Supplied information below:

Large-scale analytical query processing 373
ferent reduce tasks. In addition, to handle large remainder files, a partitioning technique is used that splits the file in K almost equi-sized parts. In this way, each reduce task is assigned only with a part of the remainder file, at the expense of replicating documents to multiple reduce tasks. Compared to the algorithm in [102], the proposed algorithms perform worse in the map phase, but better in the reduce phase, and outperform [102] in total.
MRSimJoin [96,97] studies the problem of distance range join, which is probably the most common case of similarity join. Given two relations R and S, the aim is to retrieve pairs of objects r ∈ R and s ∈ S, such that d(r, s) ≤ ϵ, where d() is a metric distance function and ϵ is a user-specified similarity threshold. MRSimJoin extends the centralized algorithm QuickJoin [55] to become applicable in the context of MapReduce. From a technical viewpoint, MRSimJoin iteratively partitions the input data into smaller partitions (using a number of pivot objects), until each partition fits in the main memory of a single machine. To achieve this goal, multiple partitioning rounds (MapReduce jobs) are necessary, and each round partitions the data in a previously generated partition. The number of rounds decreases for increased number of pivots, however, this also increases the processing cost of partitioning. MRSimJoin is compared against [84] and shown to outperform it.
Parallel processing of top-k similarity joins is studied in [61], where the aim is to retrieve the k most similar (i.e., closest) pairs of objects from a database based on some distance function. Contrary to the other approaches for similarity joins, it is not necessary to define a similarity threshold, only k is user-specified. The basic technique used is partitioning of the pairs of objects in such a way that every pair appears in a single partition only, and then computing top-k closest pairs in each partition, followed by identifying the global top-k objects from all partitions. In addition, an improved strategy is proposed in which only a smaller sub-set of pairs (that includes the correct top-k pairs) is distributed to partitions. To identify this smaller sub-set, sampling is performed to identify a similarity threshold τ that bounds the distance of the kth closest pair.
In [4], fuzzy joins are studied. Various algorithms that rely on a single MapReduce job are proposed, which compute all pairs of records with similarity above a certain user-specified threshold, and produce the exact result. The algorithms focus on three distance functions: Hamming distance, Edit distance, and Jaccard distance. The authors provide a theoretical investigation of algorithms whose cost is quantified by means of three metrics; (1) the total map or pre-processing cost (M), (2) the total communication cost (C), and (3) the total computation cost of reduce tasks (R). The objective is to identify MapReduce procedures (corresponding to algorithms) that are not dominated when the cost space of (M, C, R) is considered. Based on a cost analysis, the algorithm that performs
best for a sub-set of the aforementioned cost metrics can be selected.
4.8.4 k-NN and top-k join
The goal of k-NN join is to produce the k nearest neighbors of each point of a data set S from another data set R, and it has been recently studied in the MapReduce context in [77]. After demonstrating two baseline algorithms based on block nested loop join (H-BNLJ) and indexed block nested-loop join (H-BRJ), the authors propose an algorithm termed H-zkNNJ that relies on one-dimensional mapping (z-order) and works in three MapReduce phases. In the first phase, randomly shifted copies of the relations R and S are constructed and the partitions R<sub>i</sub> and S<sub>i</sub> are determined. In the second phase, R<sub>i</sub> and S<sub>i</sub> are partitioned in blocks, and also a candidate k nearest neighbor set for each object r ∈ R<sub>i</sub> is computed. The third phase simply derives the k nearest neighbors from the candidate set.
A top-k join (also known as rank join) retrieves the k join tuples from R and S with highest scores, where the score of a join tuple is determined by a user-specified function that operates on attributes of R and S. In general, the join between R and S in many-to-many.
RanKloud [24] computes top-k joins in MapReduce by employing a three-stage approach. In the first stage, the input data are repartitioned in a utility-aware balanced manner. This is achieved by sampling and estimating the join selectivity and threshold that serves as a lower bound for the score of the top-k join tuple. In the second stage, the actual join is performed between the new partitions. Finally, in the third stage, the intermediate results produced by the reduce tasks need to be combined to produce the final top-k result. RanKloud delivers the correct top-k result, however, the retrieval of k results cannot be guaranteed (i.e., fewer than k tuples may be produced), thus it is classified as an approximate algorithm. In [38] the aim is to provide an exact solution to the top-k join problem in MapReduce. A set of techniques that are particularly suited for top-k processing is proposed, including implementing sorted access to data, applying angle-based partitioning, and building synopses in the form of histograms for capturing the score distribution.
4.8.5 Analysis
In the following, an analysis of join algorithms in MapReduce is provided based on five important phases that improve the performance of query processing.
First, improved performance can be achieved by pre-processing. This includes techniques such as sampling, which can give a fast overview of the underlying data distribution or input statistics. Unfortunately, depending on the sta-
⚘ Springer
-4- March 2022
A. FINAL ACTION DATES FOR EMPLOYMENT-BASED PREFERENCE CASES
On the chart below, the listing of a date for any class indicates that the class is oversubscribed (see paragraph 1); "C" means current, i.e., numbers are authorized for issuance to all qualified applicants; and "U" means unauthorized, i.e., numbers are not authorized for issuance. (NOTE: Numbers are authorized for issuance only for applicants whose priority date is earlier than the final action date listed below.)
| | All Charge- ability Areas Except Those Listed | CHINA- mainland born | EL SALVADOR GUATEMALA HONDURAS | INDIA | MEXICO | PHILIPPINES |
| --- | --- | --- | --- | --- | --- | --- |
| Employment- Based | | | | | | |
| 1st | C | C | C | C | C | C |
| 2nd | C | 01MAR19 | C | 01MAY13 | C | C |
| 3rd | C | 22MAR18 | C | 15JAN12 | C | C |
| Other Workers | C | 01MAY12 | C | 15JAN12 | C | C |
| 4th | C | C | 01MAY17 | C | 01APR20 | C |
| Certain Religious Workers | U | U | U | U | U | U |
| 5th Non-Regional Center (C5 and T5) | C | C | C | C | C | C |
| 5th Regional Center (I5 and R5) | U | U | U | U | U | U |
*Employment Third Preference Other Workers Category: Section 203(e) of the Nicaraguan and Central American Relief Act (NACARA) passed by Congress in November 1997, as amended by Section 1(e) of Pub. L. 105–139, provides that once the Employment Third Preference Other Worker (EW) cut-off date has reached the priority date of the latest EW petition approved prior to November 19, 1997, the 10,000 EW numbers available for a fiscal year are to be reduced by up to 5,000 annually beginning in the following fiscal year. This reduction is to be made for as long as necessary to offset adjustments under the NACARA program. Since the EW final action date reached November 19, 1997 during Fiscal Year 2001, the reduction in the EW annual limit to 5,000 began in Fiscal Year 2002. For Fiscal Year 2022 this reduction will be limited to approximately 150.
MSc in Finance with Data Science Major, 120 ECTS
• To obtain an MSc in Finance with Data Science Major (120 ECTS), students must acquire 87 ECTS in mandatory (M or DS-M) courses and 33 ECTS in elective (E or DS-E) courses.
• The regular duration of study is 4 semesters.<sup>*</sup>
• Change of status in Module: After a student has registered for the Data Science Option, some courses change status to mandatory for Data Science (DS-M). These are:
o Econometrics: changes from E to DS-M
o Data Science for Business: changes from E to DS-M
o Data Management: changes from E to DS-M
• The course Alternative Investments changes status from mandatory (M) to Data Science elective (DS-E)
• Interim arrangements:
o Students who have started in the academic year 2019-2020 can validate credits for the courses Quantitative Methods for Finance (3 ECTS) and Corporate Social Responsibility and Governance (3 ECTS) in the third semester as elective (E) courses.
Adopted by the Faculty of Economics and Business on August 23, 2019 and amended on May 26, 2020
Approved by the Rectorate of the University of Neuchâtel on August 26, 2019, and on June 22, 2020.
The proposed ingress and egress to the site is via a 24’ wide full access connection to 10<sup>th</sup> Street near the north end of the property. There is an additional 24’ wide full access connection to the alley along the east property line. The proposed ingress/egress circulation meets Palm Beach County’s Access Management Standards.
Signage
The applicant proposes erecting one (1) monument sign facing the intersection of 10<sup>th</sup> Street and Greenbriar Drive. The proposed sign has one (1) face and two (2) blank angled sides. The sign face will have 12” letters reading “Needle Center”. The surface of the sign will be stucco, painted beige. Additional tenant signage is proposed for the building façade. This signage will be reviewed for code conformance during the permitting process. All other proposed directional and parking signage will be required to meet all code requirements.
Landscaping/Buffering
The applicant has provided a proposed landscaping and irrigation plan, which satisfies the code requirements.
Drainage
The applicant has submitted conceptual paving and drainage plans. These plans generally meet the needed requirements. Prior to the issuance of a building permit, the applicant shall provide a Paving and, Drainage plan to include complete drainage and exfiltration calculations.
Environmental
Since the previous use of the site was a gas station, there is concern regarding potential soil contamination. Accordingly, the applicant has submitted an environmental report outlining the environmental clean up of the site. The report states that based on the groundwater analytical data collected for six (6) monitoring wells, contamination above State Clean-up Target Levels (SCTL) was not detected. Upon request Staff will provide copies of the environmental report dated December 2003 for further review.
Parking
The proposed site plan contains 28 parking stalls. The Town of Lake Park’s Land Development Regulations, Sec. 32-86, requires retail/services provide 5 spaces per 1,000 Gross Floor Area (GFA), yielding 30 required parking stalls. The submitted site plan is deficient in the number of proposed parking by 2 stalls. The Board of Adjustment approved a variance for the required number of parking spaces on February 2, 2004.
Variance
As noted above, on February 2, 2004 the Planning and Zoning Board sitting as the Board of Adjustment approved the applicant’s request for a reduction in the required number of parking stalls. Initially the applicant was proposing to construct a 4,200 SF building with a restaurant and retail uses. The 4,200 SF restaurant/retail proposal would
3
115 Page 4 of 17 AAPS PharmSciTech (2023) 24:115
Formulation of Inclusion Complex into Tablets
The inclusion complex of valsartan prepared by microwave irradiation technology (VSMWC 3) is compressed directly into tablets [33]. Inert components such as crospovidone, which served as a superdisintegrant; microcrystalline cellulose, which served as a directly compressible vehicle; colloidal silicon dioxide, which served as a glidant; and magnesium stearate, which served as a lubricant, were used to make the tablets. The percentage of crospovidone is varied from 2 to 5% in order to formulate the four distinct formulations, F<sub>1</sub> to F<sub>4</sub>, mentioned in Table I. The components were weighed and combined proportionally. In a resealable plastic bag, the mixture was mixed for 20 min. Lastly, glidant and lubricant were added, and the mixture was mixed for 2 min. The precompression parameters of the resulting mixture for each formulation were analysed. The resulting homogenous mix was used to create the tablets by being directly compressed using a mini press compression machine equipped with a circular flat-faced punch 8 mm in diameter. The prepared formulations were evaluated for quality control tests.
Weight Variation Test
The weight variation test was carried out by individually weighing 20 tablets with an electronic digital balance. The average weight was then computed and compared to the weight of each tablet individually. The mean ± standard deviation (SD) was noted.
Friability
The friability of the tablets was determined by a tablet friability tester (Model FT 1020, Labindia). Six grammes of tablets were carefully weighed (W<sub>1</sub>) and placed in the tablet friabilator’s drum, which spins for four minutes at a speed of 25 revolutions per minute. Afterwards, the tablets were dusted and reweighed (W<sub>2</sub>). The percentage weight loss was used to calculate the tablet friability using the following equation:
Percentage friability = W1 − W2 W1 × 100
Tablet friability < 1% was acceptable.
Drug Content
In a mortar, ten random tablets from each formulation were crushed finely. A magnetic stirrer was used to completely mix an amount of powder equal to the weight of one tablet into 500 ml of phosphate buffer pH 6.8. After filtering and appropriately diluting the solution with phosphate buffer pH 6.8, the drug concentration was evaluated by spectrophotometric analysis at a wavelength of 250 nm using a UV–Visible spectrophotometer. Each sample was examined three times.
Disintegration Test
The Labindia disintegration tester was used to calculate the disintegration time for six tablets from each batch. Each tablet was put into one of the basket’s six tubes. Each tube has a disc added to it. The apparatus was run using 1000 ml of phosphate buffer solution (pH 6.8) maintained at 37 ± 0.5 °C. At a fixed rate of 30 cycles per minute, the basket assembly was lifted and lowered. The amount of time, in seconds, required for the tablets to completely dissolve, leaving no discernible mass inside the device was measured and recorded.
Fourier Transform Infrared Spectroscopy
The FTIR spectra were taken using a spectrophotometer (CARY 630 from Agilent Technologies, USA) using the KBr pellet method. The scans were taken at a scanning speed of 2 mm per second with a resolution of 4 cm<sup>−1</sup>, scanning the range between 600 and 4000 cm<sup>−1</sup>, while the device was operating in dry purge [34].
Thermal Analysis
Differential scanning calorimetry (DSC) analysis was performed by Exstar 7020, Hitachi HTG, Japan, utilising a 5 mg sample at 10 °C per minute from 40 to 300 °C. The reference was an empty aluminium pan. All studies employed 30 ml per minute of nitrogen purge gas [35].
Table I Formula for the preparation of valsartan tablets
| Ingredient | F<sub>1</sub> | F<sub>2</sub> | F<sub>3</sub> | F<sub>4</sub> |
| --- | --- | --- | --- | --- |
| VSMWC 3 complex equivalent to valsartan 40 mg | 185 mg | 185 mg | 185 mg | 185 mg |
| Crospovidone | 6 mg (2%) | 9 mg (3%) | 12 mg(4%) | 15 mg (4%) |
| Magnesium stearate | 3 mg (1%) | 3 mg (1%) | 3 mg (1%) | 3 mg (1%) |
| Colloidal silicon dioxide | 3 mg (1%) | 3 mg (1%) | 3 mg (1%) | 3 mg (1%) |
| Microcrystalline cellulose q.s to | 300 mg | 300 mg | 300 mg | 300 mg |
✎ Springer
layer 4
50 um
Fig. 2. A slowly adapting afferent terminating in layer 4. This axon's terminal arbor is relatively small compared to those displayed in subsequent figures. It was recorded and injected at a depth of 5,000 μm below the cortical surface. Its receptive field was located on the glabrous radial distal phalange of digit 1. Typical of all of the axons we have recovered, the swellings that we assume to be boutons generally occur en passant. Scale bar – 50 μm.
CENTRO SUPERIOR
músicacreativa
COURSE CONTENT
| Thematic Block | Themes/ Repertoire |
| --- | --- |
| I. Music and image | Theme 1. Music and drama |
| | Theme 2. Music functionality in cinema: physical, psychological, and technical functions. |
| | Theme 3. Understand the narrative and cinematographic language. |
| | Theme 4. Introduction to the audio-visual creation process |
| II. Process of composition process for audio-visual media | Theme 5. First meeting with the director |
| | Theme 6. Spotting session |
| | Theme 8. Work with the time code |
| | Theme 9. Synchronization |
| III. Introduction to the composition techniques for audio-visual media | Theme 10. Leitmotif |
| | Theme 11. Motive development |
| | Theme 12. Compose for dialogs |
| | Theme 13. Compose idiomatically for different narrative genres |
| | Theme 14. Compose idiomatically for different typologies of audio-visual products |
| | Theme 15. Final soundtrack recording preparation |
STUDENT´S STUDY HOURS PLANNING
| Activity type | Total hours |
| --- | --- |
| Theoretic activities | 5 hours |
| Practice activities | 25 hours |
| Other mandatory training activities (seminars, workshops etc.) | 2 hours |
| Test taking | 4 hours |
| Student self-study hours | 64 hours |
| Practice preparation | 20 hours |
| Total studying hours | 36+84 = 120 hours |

End of Supplied information.

**What this task involves**
Go through the records above. Copy each line in which the string "composition" appears.

**Exercise output**
| II. Process of composition process for audio-visual media | Theme 5. First meeting with the director |
| III. Introduction to the composition techniques for audio-visual media | Theme 10. Leitmotif |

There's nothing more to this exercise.